* **WORK INSTRUCTIONS**
Reproduce every line from the one containing "アトピー肌で素材を重要視する私自身が、安心できるものを作" down to the end of the entries, precisely as it appears, without the pictures.

Text pulled from the pages:
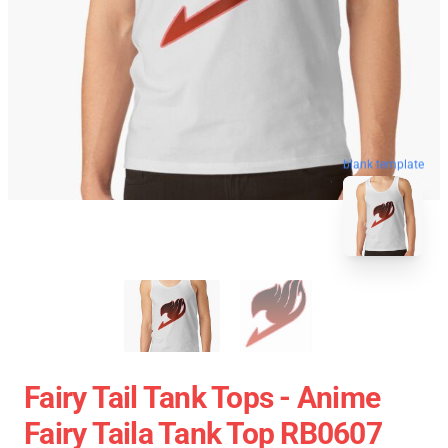
blank template
Fairy Tail Tank Tops - Anime
Fairy Taila Tank Top RB0607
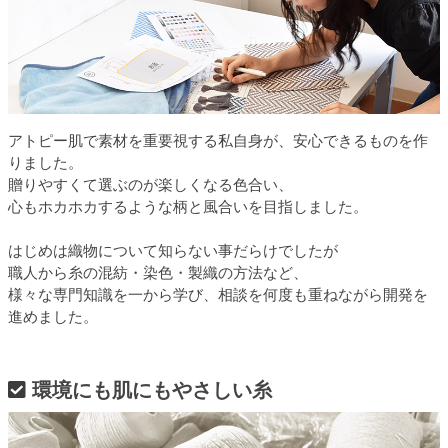
アトピー肌で素材を重要視する私自身が、安心できるものを作
りました。
贈りやすくて選ぶのが楽しくなる色合い、
心もホカホカするような柄と風合いを目指しました。
はじめは織物について知らない事だらけでしたが
職人から糸の混紡・染色・製織の方法など、
様々な専門知識を一から学び、相談を何度も重ねながら開発を
進めました。
環境にも肌にもやさしい糸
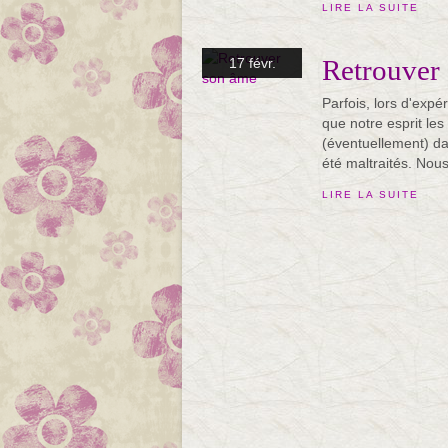
LIRE LA SUITE
Retrouver
17 févr.
Parfois, lors d'expé
que notre esprit les
(éventuellement) da
été maltraités. Nous
LIRE LA SUITE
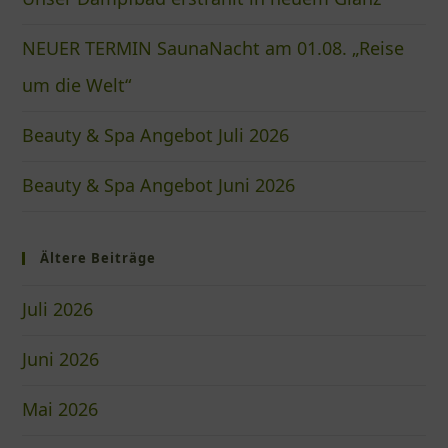
NEUER TERMIN SaunaNacht am 01.08. „Reise
um die Welt“
Beauty & Spa Angebot Juli 2026
Beauty & Spa Angebot Juni 2026
Ältere Beiträge
Juli 2026
Juni 2026
Mai 2026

* **EXPECTED ANSWER**
アトピー肌で素材を重要視する私自身が、安心できるものを作
りました。
贈りやすくて選ぶのが楽しくなる色合い、
心もホカホカするような柄と風合いを目指しました。
はじめは織物について知らない事だらけでしたが
職人から糸の混紡・染色・製織の方法など、
様々な専門知識を一から学び、相談を何度も重ねながら開発を
進めました。
環境にも肌にもやさしい糸
LIRE LA SUITE
Retrouver
17 févr.
Parfois, lors d'expé
que notre esprit les
(éventuellement) da
été maltraités. Nous
LIRE LA SUITE
NEUER TERMIN SaunaNacht am 01.08. „Reise
um die Welt“
Beauty & Spa Angebot Juli 2026
Beauty & Spa Angebot Juni 2026
Ältere Beiträge
Juli 2026
Juni 2026
Mai 2026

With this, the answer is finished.